**Brief**
Rewrite the records from the start through the line with "Entered: 4:13", changing every "clock" to "dial" and leaving the rest unchanged.

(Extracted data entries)

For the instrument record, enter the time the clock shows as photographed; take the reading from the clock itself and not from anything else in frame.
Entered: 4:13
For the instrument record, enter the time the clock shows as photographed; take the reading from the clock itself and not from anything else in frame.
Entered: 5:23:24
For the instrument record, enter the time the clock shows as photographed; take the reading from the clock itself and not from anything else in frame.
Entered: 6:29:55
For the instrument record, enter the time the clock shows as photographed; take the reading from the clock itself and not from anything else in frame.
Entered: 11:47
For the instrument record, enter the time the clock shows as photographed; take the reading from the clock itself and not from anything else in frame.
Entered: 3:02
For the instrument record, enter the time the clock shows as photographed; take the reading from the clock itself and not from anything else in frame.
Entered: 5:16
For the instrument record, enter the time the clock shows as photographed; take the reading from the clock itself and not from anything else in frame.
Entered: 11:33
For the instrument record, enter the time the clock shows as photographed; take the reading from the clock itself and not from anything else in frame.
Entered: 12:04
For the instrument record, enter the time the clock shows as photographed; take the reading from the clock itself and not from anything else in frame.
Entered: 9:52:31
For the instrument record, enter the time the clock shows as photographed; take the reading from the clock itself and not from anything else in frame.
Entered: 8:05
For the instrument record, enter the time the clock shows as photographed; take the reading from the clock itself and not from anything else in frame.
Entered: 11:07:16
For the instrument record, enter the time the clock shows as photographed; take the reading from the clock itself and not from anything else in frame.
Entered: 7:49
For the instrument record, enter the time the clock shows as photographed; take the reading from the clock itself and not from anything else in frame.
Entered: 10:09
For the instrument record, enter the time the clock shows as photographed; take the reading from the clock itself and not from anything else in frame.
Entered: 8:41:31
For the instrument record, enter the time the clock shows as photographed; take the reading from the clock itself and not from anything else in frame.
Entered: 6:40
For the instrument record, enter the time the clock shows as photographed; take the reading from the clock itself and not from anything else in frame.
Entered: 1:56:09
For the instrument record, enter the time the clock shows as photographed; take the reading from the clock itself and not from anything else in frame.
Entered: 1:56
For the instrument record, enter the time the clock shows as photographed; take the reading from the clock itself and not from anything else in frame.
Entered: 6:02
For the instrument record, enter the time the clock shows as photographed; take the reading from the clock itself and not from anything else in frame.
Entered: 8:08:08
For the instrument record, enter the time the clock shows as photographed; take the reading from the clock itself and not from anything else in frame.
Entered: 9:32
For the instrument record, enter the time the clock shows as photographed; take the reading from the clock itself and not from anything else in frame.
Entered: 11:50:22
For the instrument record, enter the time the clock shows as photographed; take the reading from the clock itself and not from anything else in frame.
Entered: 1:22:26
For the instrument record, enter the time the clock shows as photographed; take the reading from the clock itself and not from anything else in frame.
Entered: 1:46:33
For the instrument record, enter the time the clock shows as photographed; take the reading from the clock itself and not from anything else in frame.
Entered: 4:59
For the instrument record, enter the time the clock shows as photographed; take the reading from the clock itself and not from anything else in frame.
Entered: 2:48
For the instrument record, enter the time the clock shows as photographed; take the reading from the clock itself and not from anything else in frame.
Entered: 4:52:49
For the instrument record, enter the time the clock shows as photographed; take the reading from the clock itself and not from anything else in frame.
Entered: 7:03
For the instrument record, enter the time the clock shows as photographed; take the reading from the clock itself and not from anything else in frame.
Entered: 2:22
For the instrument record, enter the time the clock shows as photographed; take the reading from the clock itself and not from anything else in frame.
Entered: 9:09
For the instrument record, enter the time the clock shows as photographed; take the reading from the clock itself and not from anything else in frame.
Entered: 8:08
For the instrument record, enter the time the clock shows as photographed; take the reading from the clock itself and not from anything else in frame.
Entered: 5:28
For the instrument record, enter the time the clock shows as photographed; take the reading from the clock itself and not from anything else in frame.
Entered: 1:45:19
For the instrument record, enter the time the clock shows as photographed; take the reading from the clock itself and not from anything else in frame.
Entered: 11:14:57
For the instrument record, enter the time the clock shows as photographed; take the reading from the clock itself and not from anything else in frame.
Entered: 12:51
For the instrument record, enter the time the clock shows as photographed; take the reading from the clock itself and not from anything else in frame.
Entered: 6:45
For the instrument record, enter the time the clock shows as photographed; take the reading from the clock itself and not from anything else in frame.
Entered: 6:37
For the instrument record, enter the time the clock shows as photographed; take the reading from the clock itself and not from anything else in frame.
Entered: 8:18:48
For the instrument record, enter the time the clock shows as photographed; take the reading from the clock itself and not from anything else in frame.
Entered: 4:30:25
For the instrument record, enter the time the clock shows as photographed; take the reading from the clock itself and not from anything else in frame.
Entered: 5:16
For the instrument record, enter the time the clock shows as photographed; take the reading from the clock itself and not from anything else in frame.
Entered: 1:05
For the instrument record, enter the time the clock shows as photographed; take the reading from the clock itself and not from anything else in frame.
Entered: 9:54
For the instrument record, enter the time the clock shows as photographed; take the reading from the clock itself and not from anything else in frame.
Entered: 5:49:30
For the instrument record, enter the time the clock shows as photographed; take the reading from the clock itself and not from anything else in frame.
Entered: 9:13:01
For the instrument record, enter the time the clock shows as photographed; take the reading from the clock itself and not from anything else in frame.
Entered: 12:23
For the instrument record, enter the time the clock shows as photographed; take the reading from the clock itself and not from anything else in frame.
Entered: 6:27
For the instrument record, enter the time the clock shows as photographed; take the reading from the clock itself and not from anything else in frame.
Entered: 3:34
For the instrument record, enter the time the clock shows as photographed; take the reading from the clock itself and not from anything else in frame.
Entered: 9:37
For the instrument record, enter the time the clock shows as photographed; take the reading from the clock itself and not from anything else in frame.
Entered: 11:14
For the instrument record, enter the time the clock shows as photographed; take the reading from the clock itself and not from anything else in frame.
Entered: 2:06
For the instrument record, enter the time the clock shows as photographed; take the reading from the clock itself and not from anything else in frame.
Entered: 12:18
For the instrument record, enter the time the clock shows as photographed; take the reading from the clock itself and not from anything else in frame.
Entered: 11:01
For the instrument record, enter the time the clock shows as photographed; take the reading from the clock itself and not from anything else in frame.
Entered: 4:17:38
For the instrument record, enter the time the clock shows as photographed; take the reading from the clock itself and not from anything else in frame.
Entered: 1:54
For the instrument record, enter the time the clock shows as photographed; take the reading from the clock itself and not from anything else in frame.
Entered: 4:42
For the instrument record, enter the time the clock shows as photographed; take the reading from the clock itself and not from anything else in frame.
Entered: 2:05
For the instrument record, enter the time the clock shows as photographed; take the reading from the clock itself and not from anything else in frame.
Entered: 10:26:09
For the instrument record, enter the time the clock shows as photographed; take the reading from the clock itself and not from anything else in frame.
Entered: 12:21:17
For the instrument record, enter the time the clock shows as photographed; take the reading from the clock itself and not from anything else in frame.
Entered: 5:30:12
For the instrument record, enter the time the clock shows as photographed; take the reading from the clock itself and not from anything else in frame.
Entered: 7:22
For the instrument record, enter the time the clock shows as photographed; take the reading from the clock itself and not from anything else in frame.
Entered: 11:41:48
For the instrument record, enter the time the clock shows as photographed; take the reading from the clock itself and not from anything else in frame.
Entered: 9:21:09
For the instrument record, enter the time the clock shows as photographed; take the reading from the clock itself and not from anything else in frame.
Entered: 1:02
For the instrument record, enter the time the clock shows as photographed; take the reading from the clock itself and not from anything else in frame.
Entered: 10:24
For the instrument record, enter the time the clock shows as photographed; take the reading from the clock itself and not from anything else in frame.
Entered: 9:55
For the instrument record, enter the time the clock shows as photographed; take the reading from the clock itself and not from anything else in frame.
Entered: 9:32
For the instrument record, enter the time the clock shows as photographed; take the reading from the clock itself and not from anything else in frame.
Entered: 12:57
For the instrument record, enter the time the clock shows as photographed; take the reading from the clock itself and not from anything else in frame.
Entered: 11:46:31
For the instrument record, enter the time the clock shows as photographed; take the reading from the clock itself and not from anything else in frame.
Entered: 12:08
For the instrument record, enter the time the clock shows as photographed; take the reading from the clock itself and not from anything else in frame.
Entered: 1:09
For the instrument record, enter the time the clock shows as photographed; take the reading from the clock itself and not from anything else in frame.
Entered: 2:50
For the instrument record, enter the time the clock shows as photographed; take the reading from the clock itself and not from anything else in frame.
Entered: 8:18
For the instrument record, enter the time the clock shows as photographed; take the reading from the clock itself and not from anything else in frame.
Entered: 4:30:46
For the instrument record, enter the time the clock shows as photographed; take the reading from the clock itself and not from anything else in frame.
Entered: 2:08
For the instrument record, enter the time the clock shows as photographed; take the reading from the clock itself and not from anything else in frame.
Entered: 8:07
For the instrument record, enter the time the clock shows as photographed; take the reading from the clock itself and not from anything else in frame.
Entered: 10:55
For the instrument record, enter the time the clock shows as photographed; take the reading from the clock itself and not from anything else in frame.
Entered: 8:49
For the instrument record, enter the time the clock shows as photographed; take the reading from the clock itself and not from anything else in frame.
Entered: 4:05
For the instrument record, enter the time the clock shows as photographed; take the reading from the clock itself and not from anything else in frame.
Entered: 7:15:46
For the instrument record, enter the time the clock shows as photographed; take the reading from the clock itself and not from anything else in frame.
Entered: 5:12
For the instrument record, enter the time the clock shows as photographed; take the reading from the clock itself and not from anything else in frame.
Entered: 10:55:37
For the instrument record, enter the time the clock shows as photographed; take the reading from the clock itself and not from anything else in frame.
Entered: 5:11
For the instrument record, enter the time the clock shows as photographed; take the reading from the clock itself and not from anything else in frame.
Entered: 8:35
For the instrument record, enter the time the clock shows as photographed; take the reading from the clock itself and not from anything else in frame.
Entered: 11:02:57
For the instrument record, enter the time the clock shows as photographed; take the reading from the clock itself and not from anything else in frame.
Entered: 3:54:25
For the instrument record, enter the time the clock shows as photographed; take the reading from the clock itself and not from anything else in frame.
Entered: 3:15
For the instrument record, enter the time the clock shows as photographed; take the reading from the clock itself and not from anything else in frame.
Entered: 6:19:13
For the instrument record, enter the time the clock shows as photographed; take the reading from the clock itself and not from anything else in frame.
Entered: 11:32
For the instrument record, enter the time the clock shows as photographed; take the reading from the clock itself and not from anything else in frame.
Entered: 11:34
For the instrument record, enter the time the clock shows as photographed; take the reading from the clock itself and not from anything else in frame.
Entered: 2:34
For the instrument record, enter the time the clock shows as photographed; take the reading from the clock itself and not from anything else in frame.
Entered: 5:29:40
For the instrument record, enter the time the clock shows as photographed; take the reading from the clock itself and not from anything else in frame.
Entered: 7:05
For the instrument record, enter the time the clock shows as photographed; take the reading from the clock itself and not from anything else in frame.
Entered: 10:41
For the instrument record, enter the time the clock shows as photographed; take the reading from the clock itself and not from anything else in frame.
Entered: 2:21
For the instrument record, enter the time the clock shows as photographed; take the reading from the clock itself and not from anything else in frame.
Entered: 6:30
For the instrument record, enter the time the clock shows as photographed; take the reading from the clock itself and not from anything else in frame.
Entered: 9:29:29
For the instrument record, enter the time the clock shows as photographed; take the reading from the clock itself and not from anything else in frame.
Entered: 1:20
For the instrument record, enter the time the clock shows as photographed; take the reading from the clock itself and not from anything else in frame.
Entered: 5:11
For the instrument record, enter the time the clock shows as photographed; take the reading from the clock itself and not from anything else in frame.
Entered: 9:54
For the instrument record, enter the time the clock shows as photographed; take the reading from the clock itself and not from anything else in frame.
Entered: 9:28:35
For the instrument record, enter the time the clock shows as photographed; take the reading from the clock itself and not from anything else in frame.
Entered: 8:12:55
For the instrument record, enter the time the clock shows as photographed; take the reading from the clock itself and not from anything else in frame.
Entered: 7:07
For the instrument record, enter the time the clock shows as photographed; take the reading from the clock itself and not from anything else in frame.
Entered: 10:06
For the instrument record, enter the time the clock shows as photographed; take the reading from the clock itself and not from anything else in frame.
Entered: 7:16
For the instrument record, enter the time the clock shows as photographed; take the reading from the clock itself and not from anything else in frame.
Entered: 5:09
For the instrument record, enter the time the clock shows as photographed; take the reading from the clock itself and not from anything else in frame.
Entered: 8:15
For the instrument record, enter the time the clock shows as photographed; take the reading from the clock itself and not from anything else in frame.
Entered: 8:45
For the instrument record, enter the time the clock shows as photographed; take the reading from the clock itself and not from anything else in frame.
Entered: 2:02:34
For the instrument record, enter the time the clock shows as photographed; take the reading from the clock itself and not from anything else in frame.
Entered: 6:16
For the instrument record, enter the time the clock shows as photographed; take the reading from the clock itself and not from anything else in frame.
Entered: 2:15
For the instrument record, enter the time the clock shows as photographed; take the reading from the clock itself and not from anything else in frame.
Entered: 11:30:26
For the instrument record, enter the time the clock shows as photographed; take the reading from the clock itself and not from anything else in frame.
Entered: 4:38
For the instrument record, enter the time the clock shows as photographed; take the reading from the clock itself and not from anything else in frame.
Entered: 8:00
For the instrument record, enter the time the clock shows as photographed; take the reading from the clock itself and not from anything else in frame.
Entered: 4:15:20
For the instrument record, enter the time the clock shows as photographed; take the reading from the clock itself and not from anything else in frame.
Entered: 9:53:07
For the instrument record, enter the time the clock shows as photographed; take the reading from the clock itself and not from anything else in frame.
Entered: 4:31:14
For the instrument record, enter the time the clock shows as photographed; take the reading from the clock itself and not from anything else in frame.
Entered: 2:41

**Result below**
For the instrument record, enter the time the dial shows as photographed; take the reading from the dial itself and not from anything else in frame.
Entered: 4:13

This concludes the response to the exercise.